Copy every one of the records below word for word, leaving out the pictures.

※ ※ ※

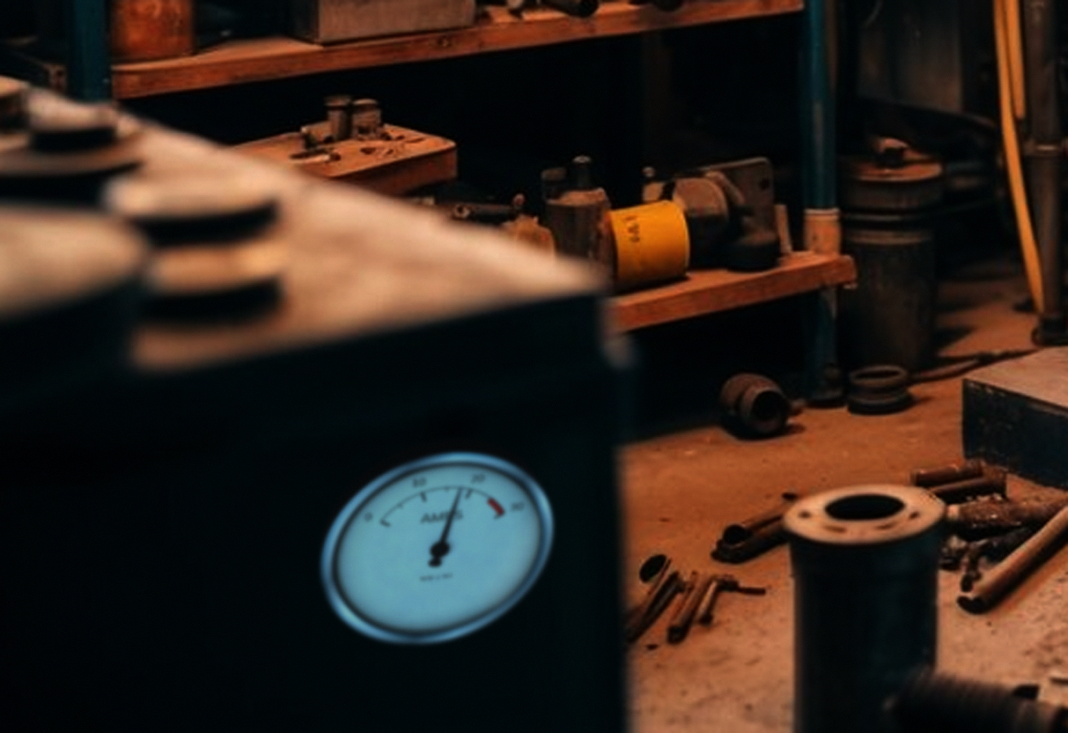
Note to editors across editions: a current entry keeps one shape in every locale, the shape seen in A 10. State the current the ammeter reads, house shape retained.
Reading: A 17.5
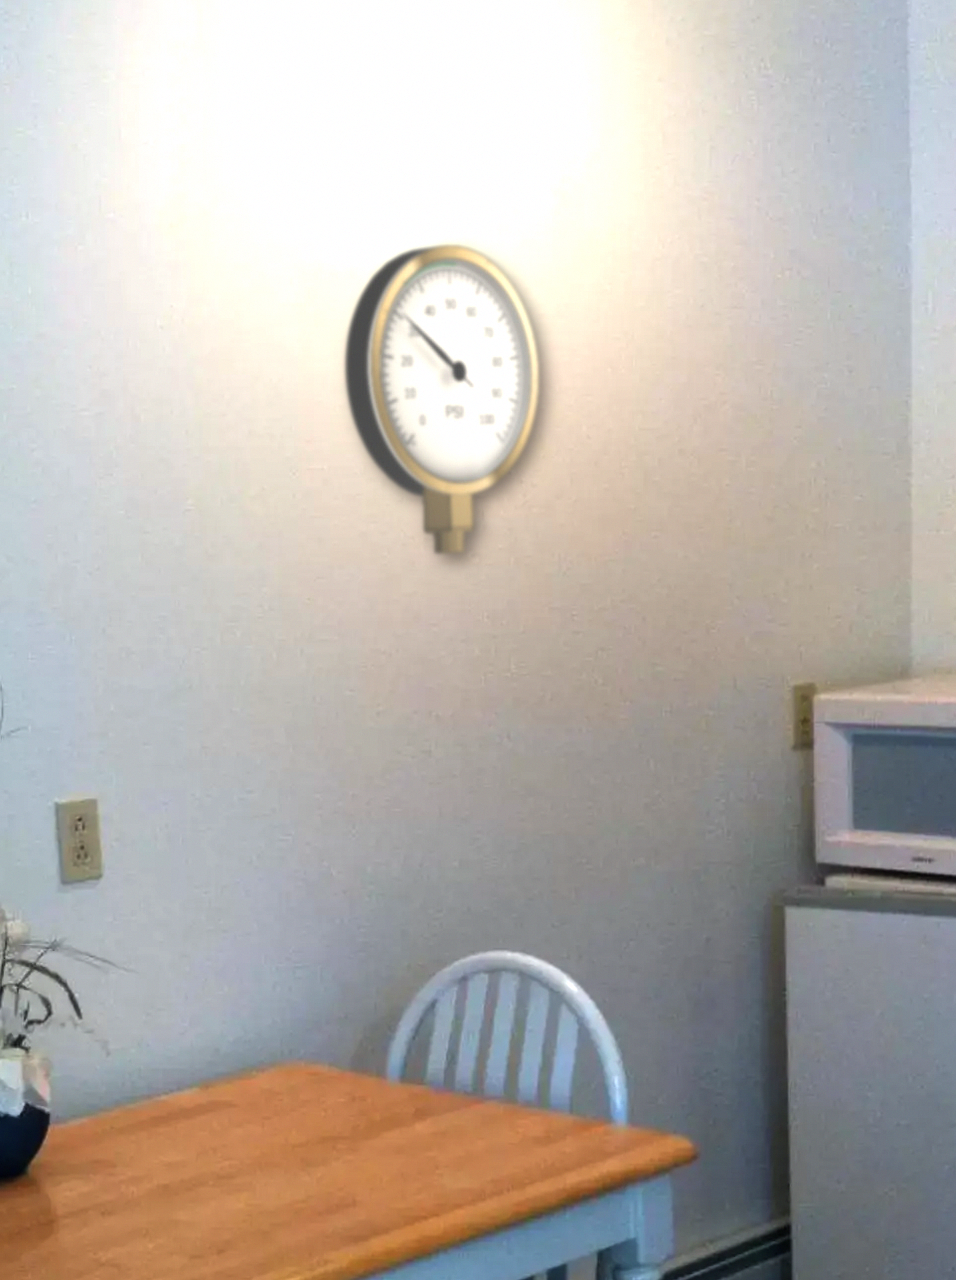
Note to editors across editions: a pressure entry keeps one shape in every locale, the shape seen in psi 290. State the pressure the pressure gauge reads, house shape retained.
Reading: psi 30
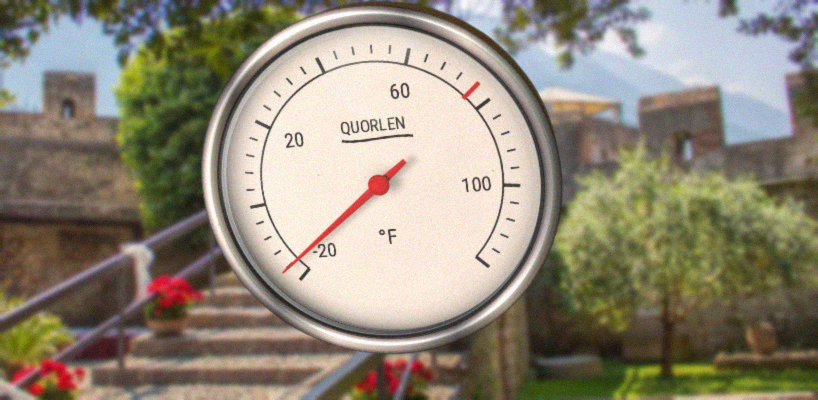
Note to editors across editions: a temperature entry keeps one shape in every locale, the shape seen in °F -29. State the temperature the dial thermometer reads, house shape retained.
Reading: °F -16
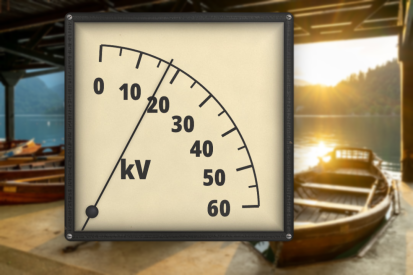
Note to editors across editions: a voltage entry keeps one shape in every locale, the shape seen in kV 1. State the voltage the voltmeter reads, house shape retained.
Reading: kV 17.5
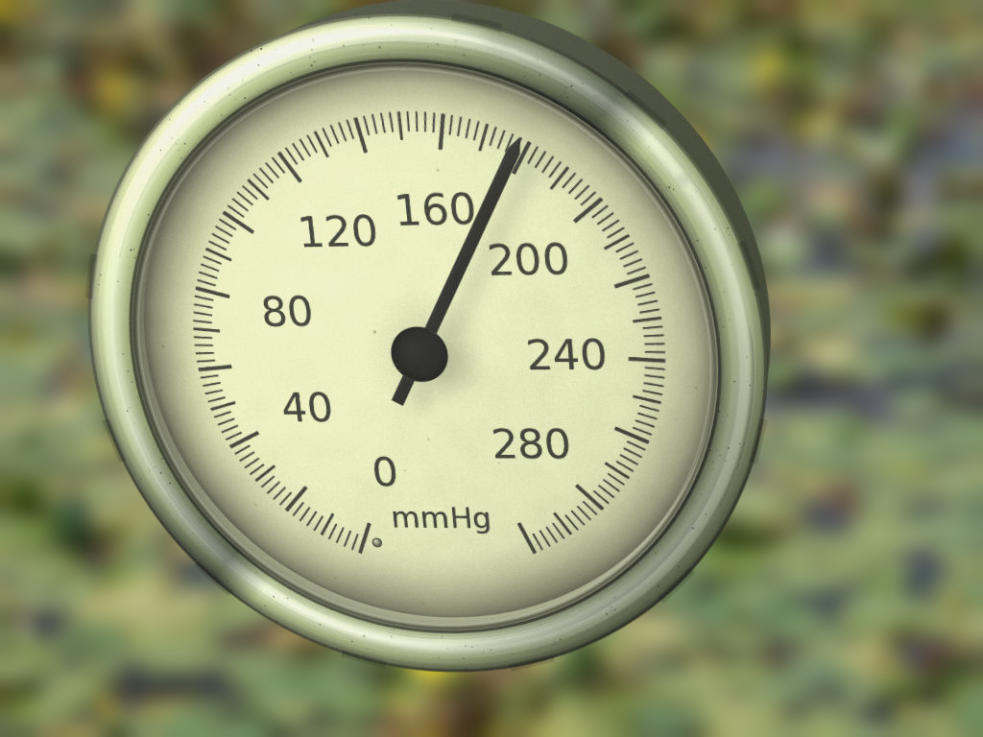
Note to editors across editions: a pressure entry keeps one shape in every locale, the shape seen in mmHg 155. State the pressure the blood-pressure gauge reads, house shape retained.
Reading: mmHg 178
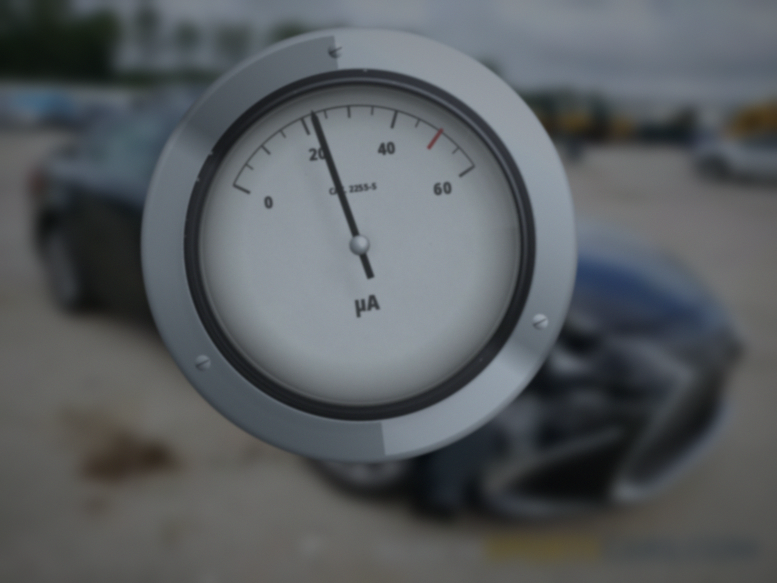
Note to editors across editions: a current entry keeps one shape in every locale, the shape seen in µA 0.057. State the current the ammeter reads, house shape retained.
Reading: µA 22.5
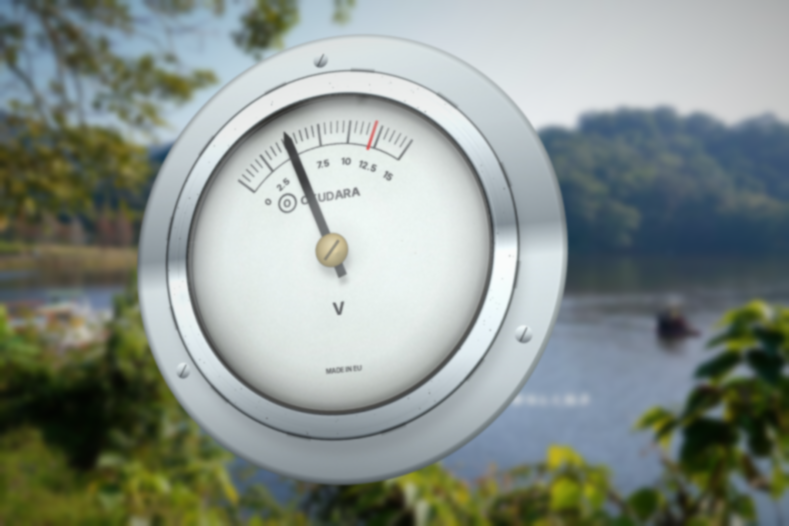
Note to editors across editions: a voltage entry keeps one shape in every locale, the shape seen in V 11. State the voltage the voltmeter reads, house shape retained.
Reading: V 5
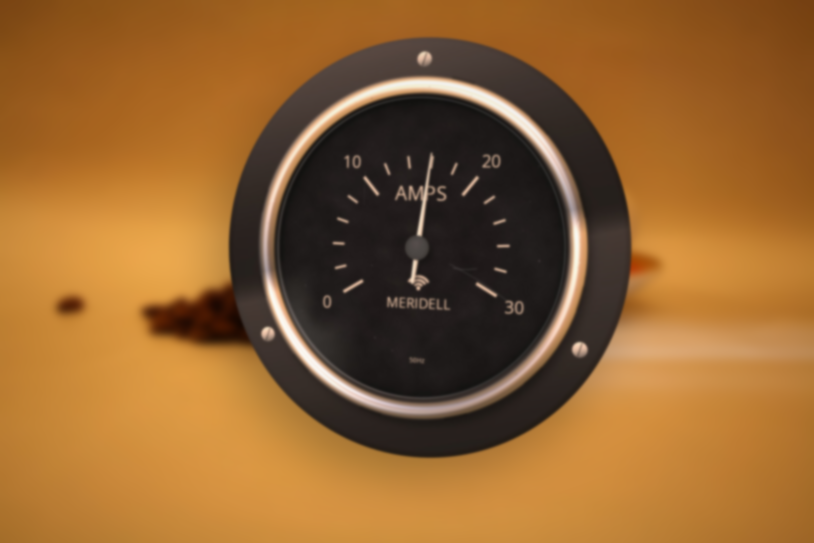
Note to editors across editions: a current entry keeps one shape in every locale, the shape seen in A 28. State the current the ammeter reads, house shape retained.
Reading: A 16
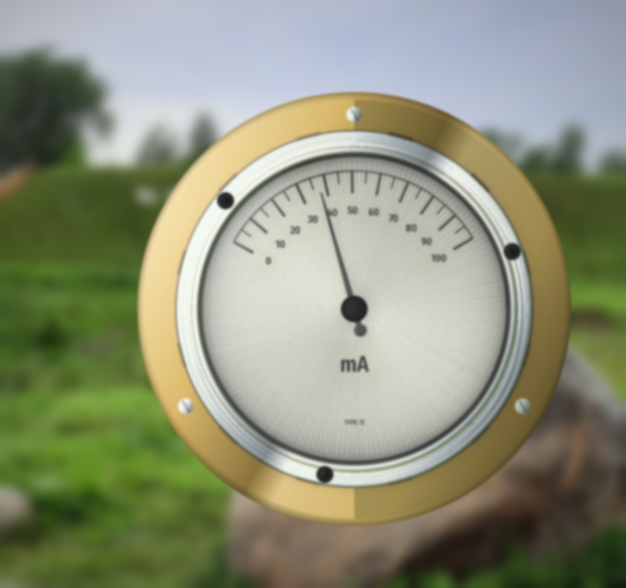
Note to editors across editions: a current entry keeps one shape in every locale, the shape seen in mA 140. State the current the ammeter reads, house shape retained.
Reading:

※ ※ ※

→ **Answer**
Note to editors across editions: a current entry keeps one shape in every locale, the shape seen in A 10. State the current the ammeter reads, house shape retained.
Reading: A 17.5
Note to editors across editions: a pressure entry keeps one shape in every locale, the shape seen in psi 290. State the pressure the pressure gauge reads, house shape retained.
Reading: psi 30
Note to editors across editions: a temperature entry keeps one shape in every locale, the shape seen in °F -29. State the temperature the dial thermometer reads, house shape retained.
Reading: °F -16
Note to editors across editions: a voltage entry keeps one shape in every locale, the shape seen in kV 1. State the voltage the voltmeter reads, house shape retained.
Reading: kV 17.5
Note to editors across editions: a pressure entry keeps one shape in every locale, the shape seen in mmHg 155. State the pressure the blood-pressure gauge reads, house shape retained.
Reading: mmHg 178
Note to editors across editions: a current entry keeps one shape in every locale, the shape seen in µA 0.057. State the current the ammeter reads, house shape retained.
Reading: µA 22.5
Note to editors across editions: a voltage entry keeps one shape in every locale, the shape seen in V 11. State the voltage the voltmeter reads, house shape retained.
Reading: V 5
Note to editors across editions: a current entry keeps one shape in every locale, the shape seen in A 28. State the current the ammeter reads, house shape retained.
Reading: A 16
Note to editors across editions: a current entry keeps one shape in every locale, the shape seen in mA 140. State the current the ammeter reads, house shape retained.
Reading:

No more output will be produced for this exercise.